Top Tips For Freezing And Reheating Soups

Ahhhh soup: while the mere thought of it causes an extra beading of sweat on the brow during summer months, at this time of year it's warmly welcomed to the dinner table.

If you're feeling under the weather: make soup. If you're out of time and energy for an elaborate meal: make soup. 

If you're stuck on ideas for how to use your potatoes/ pumpkin/ leek/ celeriac: MAKE SOUP!

The beauty of a good soup is the liberty of tossing in whatever vegetables one desires, cooking it with stock and blending into a hearty bowl of soul-warming broth. I feel like I've talked about soup A LOT recently… but really, it's such a winter classic, and incredibly easy to procure.

Go one further and make extra, giving you a ready-made meal sitting in the freezer, simply waiting for the inevitable evening when you really, REALLY can't be bothered. Freezing and reheating soups takes little energy, plus it's cheaper and more nutritious than a take-away meal.

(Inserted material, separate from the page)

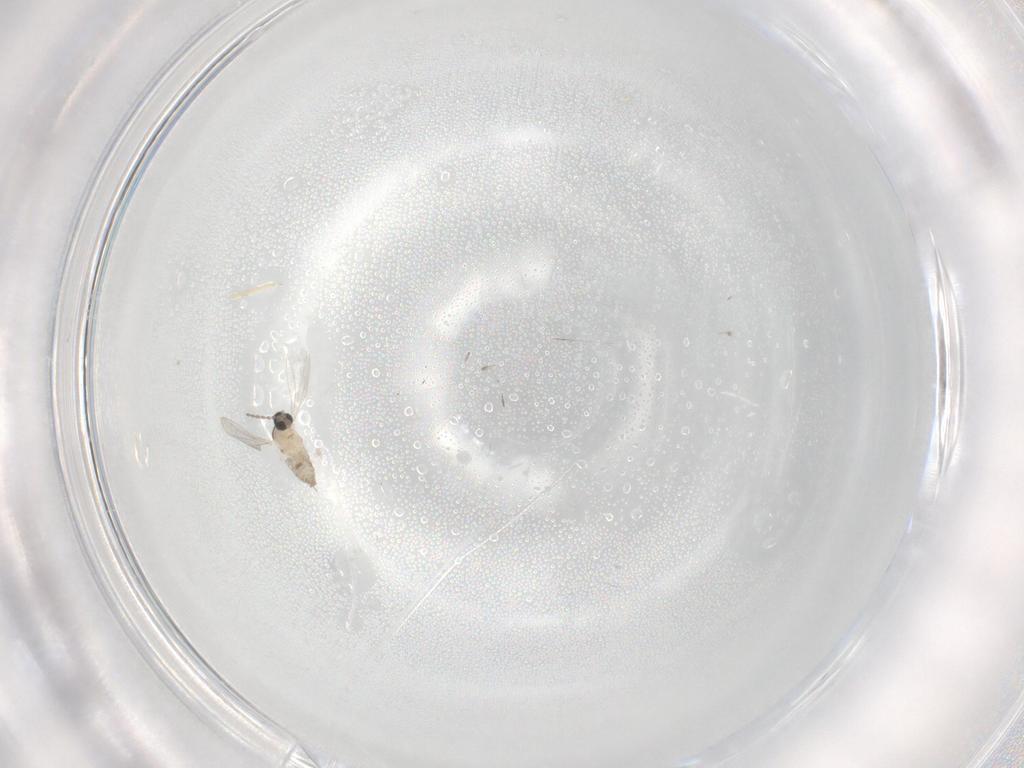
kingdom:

There's not much to it… it's fairly self-explanatory, but as a just in case, here are our top tips for freezing and reheating soups:

Cool the soup.

Before biffing it in the freezer, one would do well to let the leftover soup cool to room temperature (otherwise one runs the risk of increasing the temperature of the freezer compartment, which has the potential to affect other stored items).

Use the right containers.

Use freezer-safe containers or plastic bags. Glass is certainly an option, but be sure to check that your lovely large mason jar is tempered or borosilicate glass, otherwise you may find an unwelcome mess on your hands! If going for the glass option, we'd recommend popping it (and the soup) in the fridge overnight to cool it right down, then transferring to the freezer - this should reduce the risk of cracking due to thermal shock.

Leave headroom.

Think back to school physics - liquids expand as they freeze… if one fails to leave sufficient head room in the soup vessel of choice then, well, yet another mess potential!

Label.

Have you tossed leftovers in the freezer with the certainty that you will most definitely remember what it is… only to find that 6 months later your mind has failed you? We've all been there! For the minimal effort that writing a label declaring the contents and date of the item frozen, one could avoid the disappointment of pulling out soup, only to find it's actually last summers vegetable stock!

Types of soup.

Pretty much all soup freezes and thaws well, but do be mindful that a stint in the freezer will cause most veggies to lose their texture and take on a rather mushy quality. Given that most soups are blended up, this isn't too much of an issue, but do be ware if you're thinking of freezing a tasty minestrone.

Portions:

As with most freezing endeavours, portioning soup into individual or family-sized amounts is highly convenient. It means that you can simply pull out the soup container from the freezer, thaw it in the fridge overnight, and then gently reheat on the stovetop or in the microwave. Bing bang boom: dinner sorted!